Page-level text extractions:
>>>>>
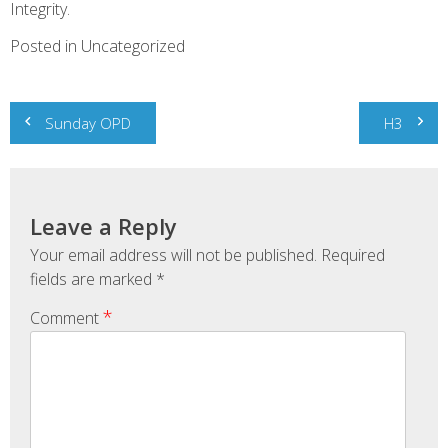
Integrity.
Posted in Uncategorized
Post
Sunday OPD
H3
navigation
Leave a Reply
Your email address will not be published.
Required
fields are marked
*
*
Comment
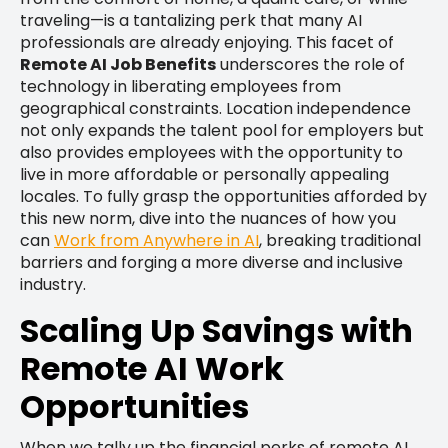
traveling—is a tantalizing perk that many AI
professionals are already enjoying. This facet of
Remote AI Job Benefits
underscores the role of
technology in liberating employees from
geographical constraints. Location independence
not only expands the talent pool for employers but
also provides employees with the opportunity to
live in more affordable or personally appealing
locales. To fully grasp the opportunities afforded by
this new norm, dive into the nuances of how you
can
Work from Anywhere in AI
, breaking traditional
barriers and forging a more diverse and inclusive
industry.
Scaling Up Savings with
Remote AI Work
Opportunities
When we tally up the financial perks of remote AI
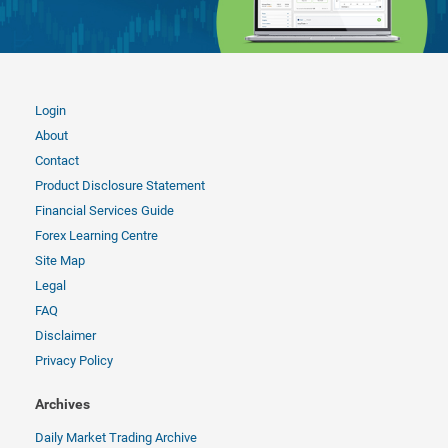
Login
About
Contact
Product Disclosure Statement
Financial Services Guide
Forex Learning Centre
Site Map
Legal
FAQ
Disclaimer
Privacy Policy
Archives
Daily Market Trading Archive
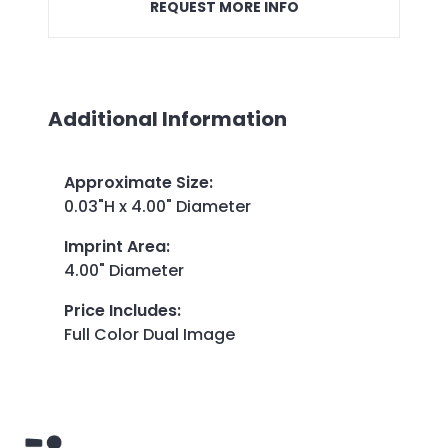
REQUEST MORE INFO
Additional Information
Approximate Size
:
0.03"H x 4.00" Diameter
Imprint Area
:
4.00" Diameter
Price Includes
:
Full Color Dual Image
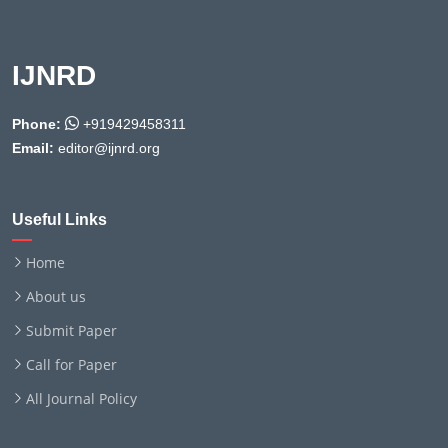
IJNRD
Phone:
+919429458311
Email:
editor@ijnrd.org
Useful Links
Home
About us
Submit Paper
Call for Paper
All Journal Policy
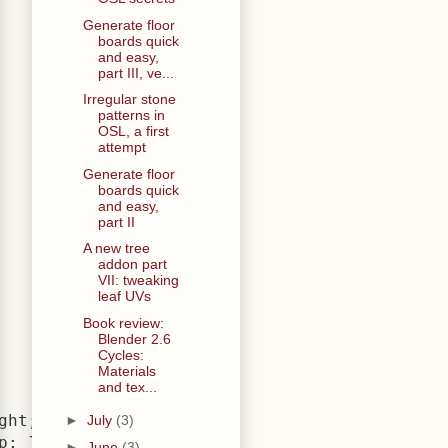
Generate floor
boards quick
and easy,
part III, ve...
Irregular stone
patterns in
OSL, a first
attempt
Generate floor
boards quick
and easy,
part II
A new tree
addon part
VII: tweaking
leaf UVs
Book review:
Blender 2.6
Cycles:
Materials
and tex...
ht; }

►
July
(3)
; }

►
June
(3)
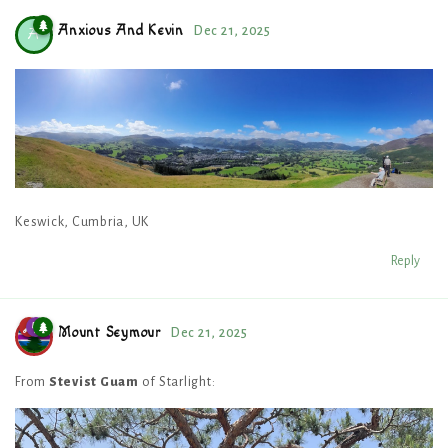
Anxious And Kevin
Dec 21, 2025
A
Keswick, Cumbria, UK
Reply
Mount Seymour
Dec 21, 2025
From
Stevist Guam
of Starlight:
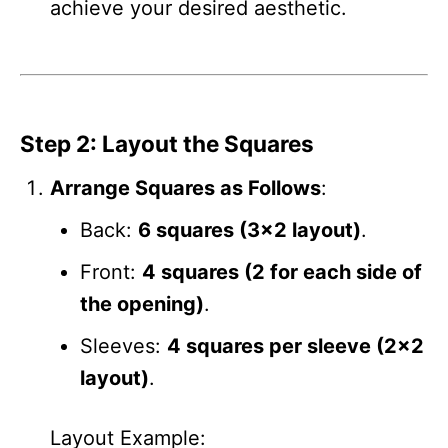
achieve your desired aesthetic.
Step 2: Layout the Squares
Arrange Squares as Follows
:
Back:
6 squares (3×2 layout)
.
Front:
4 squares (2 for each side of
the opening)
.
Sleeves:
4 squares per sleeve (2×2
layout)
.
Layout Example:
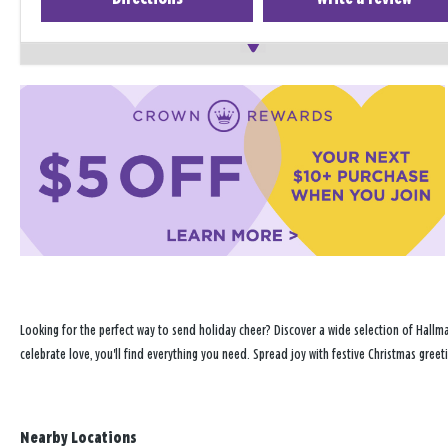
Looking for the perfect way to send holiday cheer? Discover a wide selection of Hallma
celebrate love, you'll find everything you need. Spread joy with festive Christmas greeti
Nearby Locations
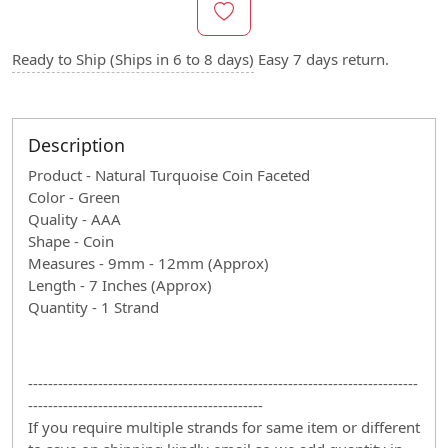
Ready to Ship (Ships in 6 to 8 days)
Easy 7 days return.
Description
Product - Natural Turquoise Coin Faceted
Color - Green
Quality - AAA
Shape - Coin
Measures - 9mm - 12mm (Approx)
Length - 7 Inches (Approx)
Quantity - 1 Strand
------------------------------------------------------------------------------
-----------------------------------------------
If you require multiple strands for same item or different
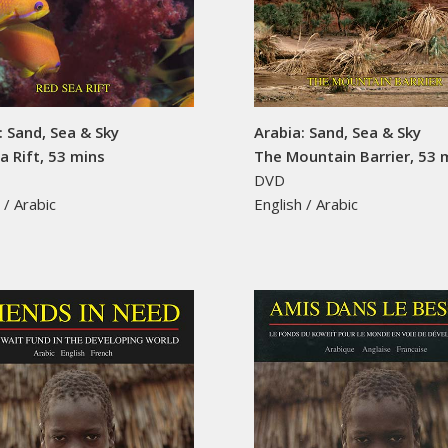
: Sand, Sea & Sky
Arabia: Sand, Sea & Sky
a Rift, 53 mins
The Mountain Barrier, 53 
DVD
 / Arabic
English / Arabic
<<<<<
WHAT THIS TASK INVOLVES: Output the data exactly, pictures omitted.

ANSWER BELOW:
Integrity.
Posted in Uncategorized
Post
Sunday OPD
H3
navigation
Leave a Reply
Your email address will not be published.
Required
fields are marked
*
*
Comment
traveling—is a tantalizing perk that many AI
professionals are already enjoying. This facet of
Remote AI Job Benefits
underscores the role of
technology in liberating employees from
geographical constraints. Location independence
not only expands the talent pool for employers but
also provides employees with the opportunity to
live in more affordable or personally appealing
locales. To fully grasp the opportunities afforded by
this new norm, dive into the nuances of how you
can
Work from Anywhere in AI
, breaking traditional
barriers and forging a more diverse and inclusive
industry.
Scaling Up Savings with
Remote AI Work
Opportunities
When we tally up the financial perks of remote AI
Login
About
Contact
Product Disclosure Statement
Financial Services Guide
Forex Learning Centre
Site Map
Legal
FAQ
Disclaimer
Privacy Policy
Archives
Daily Market Trading Archive
REQUEST MORE INFO
Additional Information
Approximate Size
:
0.03"H x 4.00" Diameter
Imprint Area
:
4.00" Diameter
Price Includes
:
Full Color Dual Image
IJNRD
Phone:
+919429458311
Email:
editor@ijnrd.org
Useful Links
Home
About us
Submit Paper
Call for Paper
All Journal Policy
Generate floor
boards quick
and easy,
part III, ve...
Irregular stone
patterns in
OSL, a first
attempt
Generate floor
boards quick
and easy,
part II
A new tree
addon part
VII: tweaking
leaf UVs
Book review:
Blender 2.6
Cycles:
Materials
and tex...
ht; }

►
July
(3)
; }

►
June
(3)
Anxious And Kevin
Dec 21, 2025
A
Keswick, Cumbria, UK
Reply
Mount Seymour
Dec 21, 2025
From
Stevist Guam
of Starlight:
achieve your desired aesthetic.
Step 2: Layout the Squares
Arrange Squares as Follows
:
Back:
6 squares (3×2 layout)
.
Front:
4 squares (2 for each side of
the opening)
.
Sleeves:
4 squares per sleeve (2×2
layout)
.
Layout Example:
Looking for the perfect way to send holiday cheer? Discover a wide selection of Hallma
celebrate love, you'll find everything you need. Spread joy with festive Christmas greeti
Nearby Locations
Ready to Ship (Ships in 6 to 8 days)
Easy 7 days return.
Description
Product - Natural Turquoise Coin Faceted
Color - Green
Quality - AAA
Shape - Coin
Measures - 9mm - 12mm (Approx)
Length - 7 Inches (Approx)
Quantity - 1 Strand
------------------------------------------------------------------------------
-----------------------------------------------
If you require multiple strands for same item or different
: Sand, Sea & Sky
Arabia: Sand, Sea & Sky
a Rift, 53 mins
The Mountain Barrier, 53 
DVD
 / Arabic
English / Arabic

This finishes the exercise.